News imageThames Valley Police Jacob Leland looks at the camera in a police mugshot. Thames Valley Police
Jacob Leland was found guilty of three sexual assaults on a male last year

A former Eton College teacher has been jailed for sexually assaulting a "vulnerable" boy at the boarding school.

Jacob Leland, who taught Russian at the Berkshire establishment, sexually assaulted a student at his teachers' accommodation and during a school trip, Reading Crown Court was told.

The 37-year-old, who was found guilty of three counts of sexual assault on a male last year, was sentenced to three years and three months in prison on Friday.

Det Const Kelly Ware said Leland "completely abused" his position of trust by committing "abhorrent crimes that will have a long-lasting effect on his victim".

The court heard Leland, from Gatcombe Road, in Islington, London, first assaulted the pupil after inviting him and his friends over to his flat, where he gave them alcohol and cigarettes.

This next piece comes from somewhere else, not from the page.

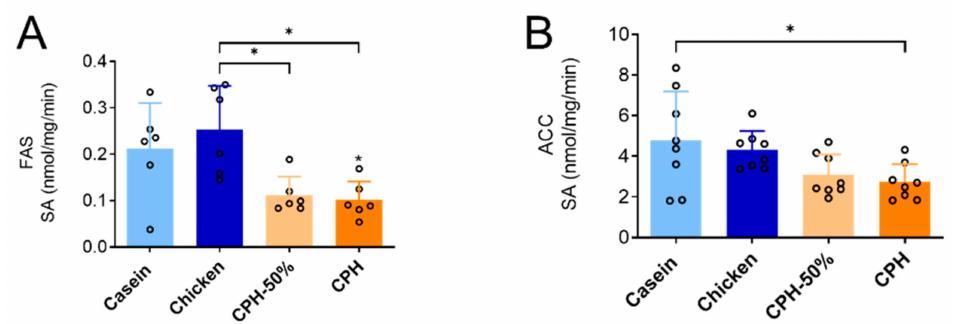
Figure 3. Dose effect on hepatic enzyme activity in Wistar rats fed high-fat diets with casein, chicken whole protein or different doses of chicken protein hydrolysate (CPH) for 12 weeks. In the 50% CPH group, 50% of the protein source was casein. ( A ) Fatty acid synthase (FAS) activity, and ( B ) acetyl-CoA carboxylase (ACC) activity was measured in frozen liver homogenates. Means values with standard deviation are given, and individual values are indicated by circles ( n = 6–8). Significant difference was determined by one-way ANOVA with Tukey’s multiple comparisons test between all diet groups (* p < 0.05).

He then asked the friends to leave before kissing the boy and taking his hands and placing them on his own groin.

At a later date, during a school trip abroad, Leland, who was 23 at the time of the offending in 2012, performed oral sex on the boy.

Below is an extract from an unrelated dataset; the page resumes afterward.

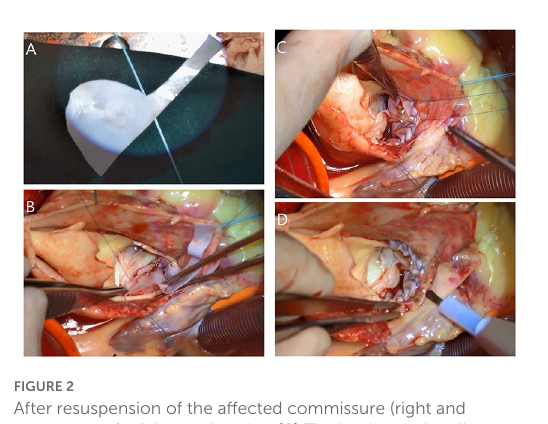
FIGURE2 After resuspension of the affected commissure (right and noncoronary) of the aortic valve. (A) The bovine pericardium patch was created for the non-coronary sinus and sinotubular junction of the right sinus was placed internally. (B) The 5-0 polypropylene continuous sutures were applied around the edge of the non-coronary sinus and (C) around the sinotubular junction of the right sinus. (D) The reconstructed aortic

Judge Kirsty Real, sentencing, said: "The victim had had a number of significant bereavements and traumas in his own life. As a result, when he joined the school, he was vulnerable and low on confidence.

"I am not sure on the evidence that you were fully aware of the extent of his vulnerability, so as to characterise it as specific targeting.

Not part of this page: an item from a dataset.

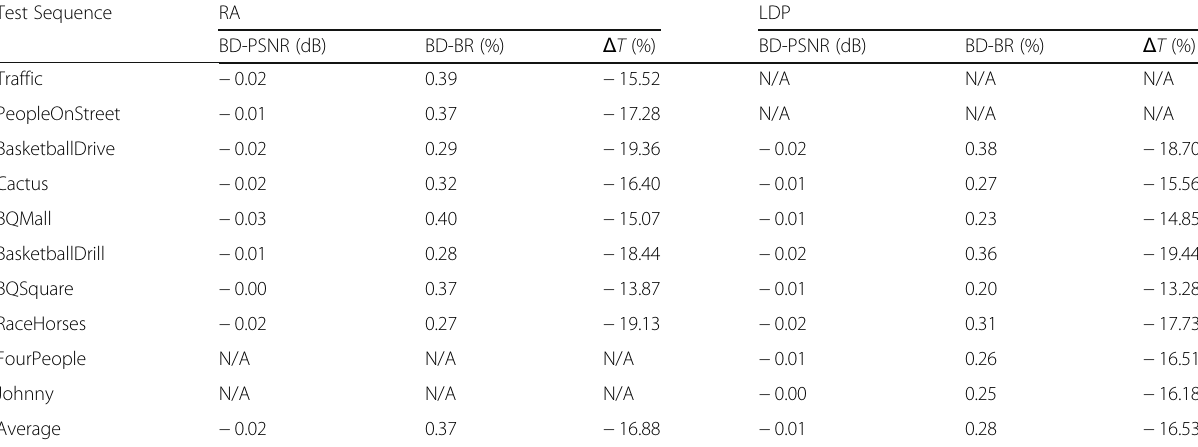
Table 9 Comparison between SRA and the original HM 14.0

"Nonetheless, that vulnerability was recognised by you on some level, and was what enabled you to become close to him."

Defence barrister Esther Schutzer-Weissmann told the judge Leland was a "late-developing man who was like a teenager" at the time of the offending.

She said his actions were "out of character" and a "lamentable lapse of judgment".

Although the judge accepted there was a degree of immaturity, exacerbated by Leland's autism spectrum disorder diagnosis, she ruled his condition "did not impair [his] ability to exercise appropriate judgment".

He will be subject to notifications under the sex offenders register for an indefinite period and will also be barred from working with children.